Specifically: the organizations most exposed in the current environment are those where security decisions are being made at the wrong level with the wrong information. The CISO who cannot get budget for software supply chain governance is not the problem. The governance model that makes software supply chain risk invisible to the people who control the budget is the problem. The federal guidance that has reframed the software supply chain as an active breach vector, not a compliance domain, is pointing at something real: the decisions that determine blast radius are not made during an incident. They are made in the architecture reviews, the procurement processes, and the budget cycles that happen long before any attacker shows up.

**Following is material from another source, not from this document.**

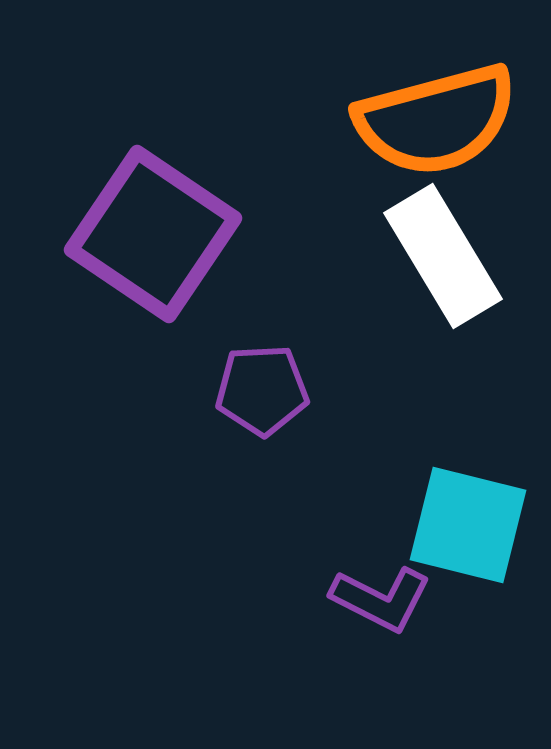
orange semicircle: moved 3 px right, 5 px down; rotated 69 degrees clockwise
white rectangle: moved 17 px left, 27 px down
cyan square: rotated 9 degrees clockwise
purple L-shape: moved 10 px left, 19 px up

The organizations that treated open source governance as a technical problem to be solved below the CFO's visibility are now discovering that the CFO's visibility does not protect the CFO. The breach notification letter, the regulatory inquiry, the class action filing, they do not check whether the CFO knew about the dependency graph. They check whether the governance infrastructure that should have governed it was in place. In most enterprises, it was not.

The correct frame for the executive team is the same one that applies to every other material liability: documented due diligence, assigned ownership, and a defensible record of the decisions made. Open source is infrastructure. It is in production. It is in your AI development stack, your CI/CD pipelines, your developer tooling, and your build environments. The governance it requires is not different in kind from the governance you apply to financial instruments, vendor contracts, or data assets. 

The organizations that pulled in the compromised elementary-data package had no provenance chain to consult and no record of a governance decision made before that package entered the build. The Bitwarden CLI compromise swept credentials across cloud platforms, code repositories, and AI tooling simultaneously, and the organizations on the receiving end discovered the exposure after the fact, not through governance. Both incidents share the same root: the tradeoff of choosing open source was accepted implicitly, distributed across a dependency graph, and never assigned to an owner. That is what unpriced autonomy looks like when it collects its cost.

It is different in the fact that most organizations have not yet applied it. The incidents of the last week are a signal about what that gap costs.